- Nickname: Ivan Kosančić
- Born: 1876 Pavlica, Raška, Ottoman Empire (now Serbia)
- Died: May 25, 1905 (aged 29 or 30) Velika Hoča, Ottoman Empire (now Kosovo)
- Allegiance: Serbian Chetnik Organization (1903–05)
- Service years: 1903–05
- Rank: vojvoda (duke)

= Savatije Milošević =

Savatije Milošević (Саватије Милошевић; 1876 – 1905), known as Vojvoda Savatije, was a Serbian hajduk and Chetnik commander.

==Life==
===Early life===
Savatije Miličević Milošević (Саватије Миличевић Милошевић) was born in Pavlica, Raška, at the time part of the Ottoman Empire (today Serbia).

At the age of 25, Milošević murdered Pavle Jasnić, a chief of a srez (municipality) in Raška, because of a blood feud, and joined the hajduks (brigands) with whom he was active in the Ottoman Empire.
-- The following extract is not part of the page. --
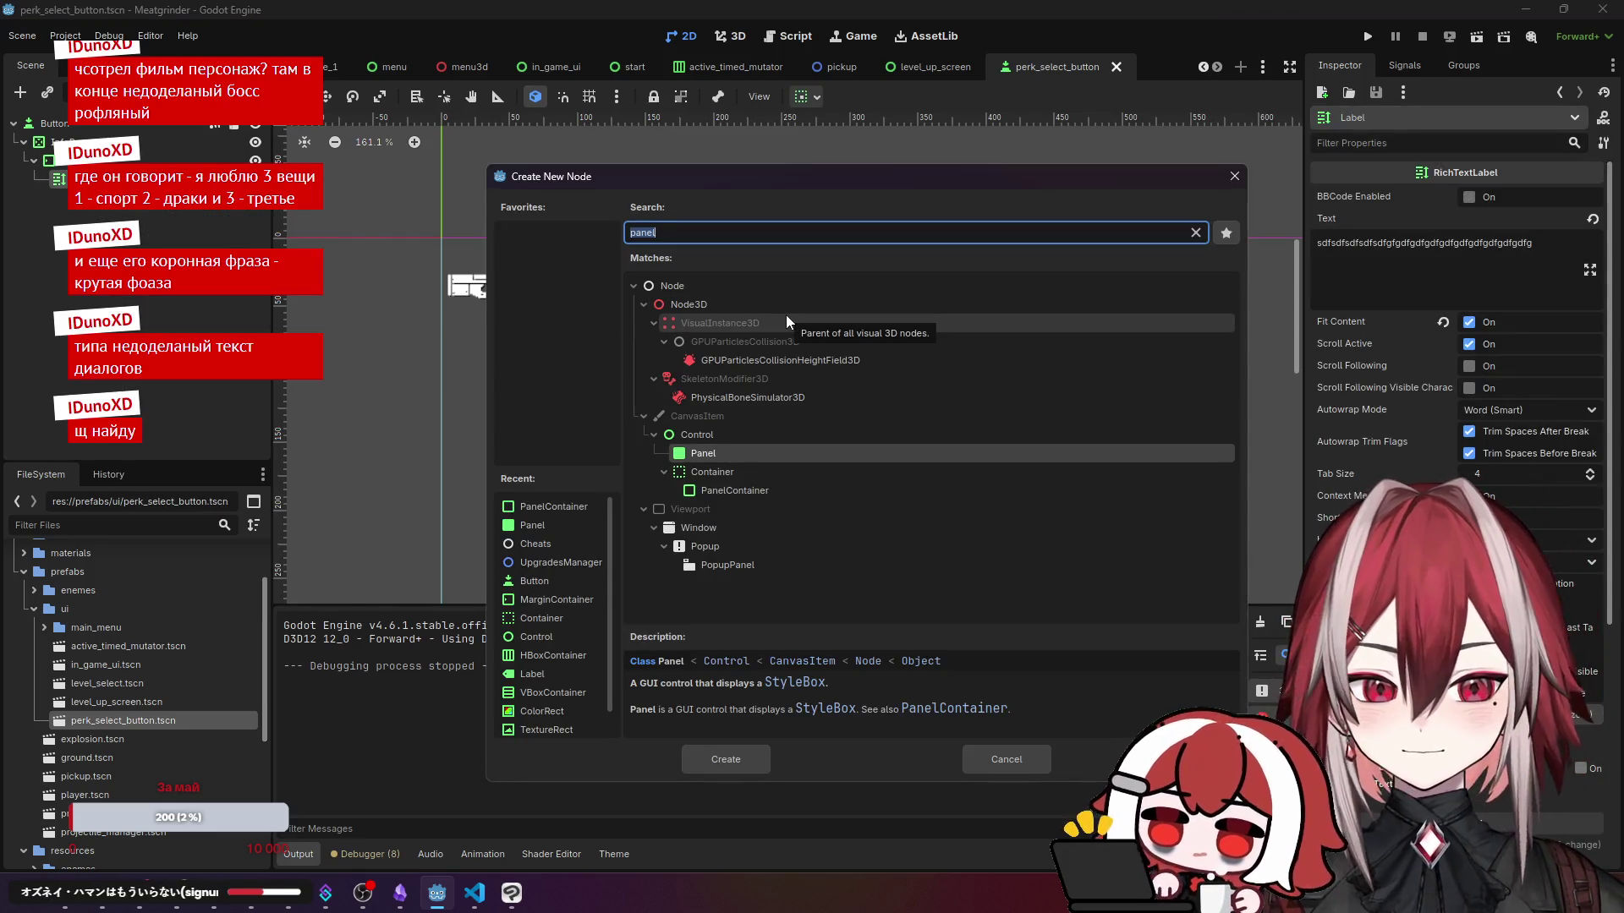
click(725, 490)
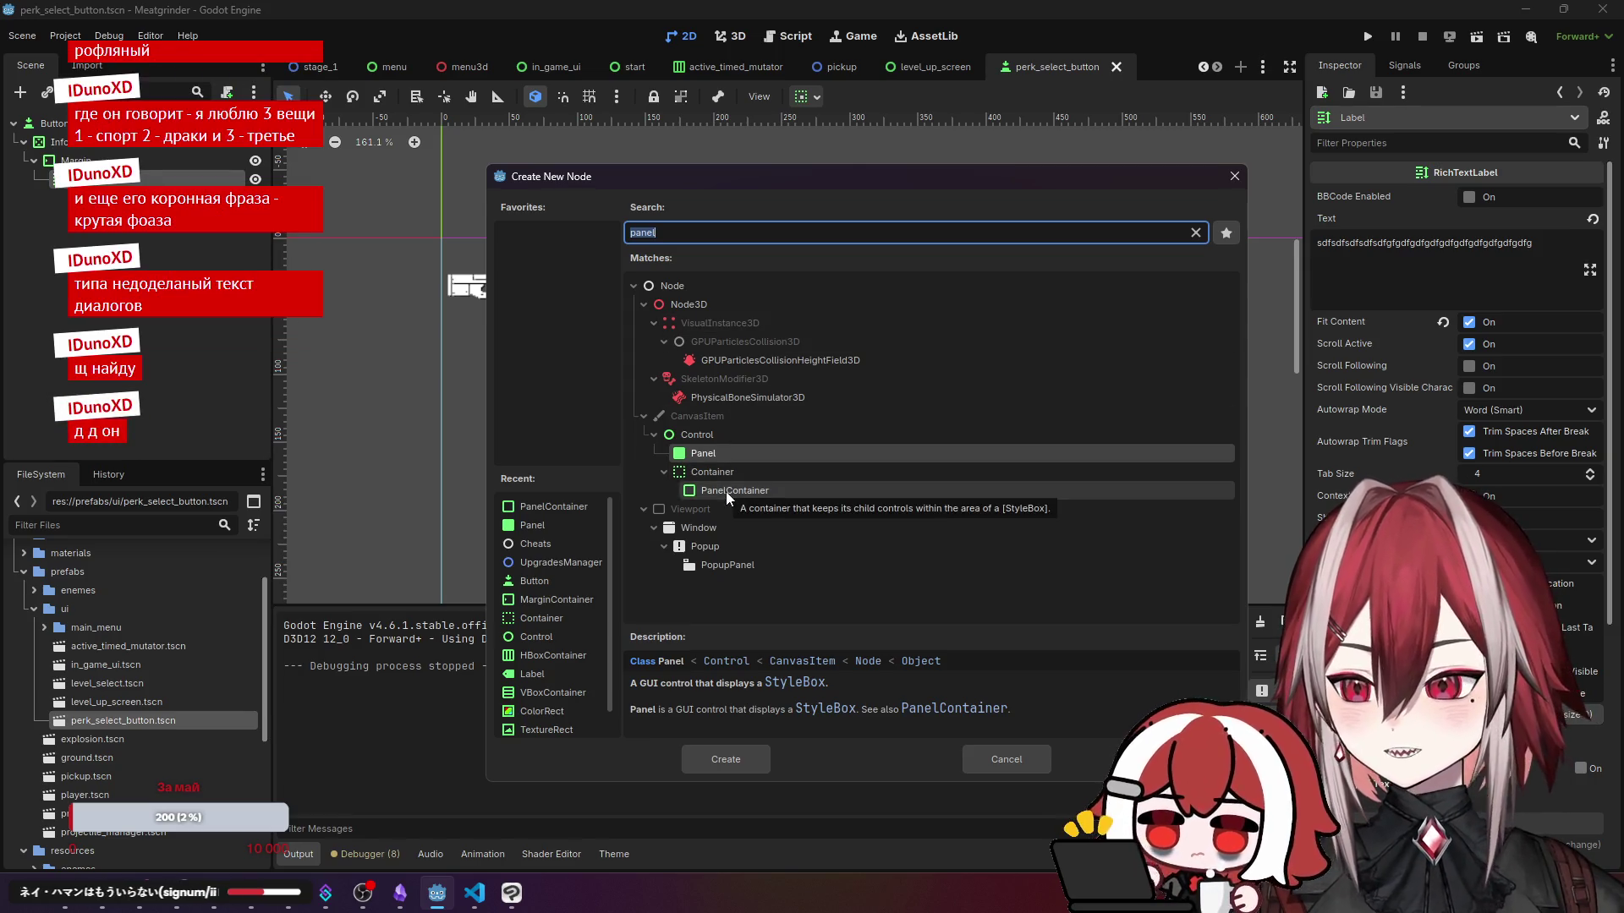
click(743, 759)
He found refuge in Peć, Kosovo Vilayet, at the house of Albanian kachak Mula Zeka. When the authority started searching for him, he fled to the Principality of Montenegro.

===Serbian Chetnik Organization===
He participated in the famous battle at Čelopek (April 1905). Together with Lazar Kujundžić and Živojin Milovanović he turned and went for Poreče, through Kosovo and Metohija and Podgora, in order to bypass Ottoman harassing in the Kumanovo region. Milovanović, as a Serbian officer, was to establish the headquarters of Western Povardarje. The company was betrayed in Velika Hoča on May 25, 1905, by local Albanians who had initially promised (see besa) their security, thus they were forced to battle the Ottoman Army and neighbouring Albanian kachaks where they were killed.

==Legacy==
A street in the Zvezdara neighbourhood of Belgrade bears his name, as well as a street in the town of Raška.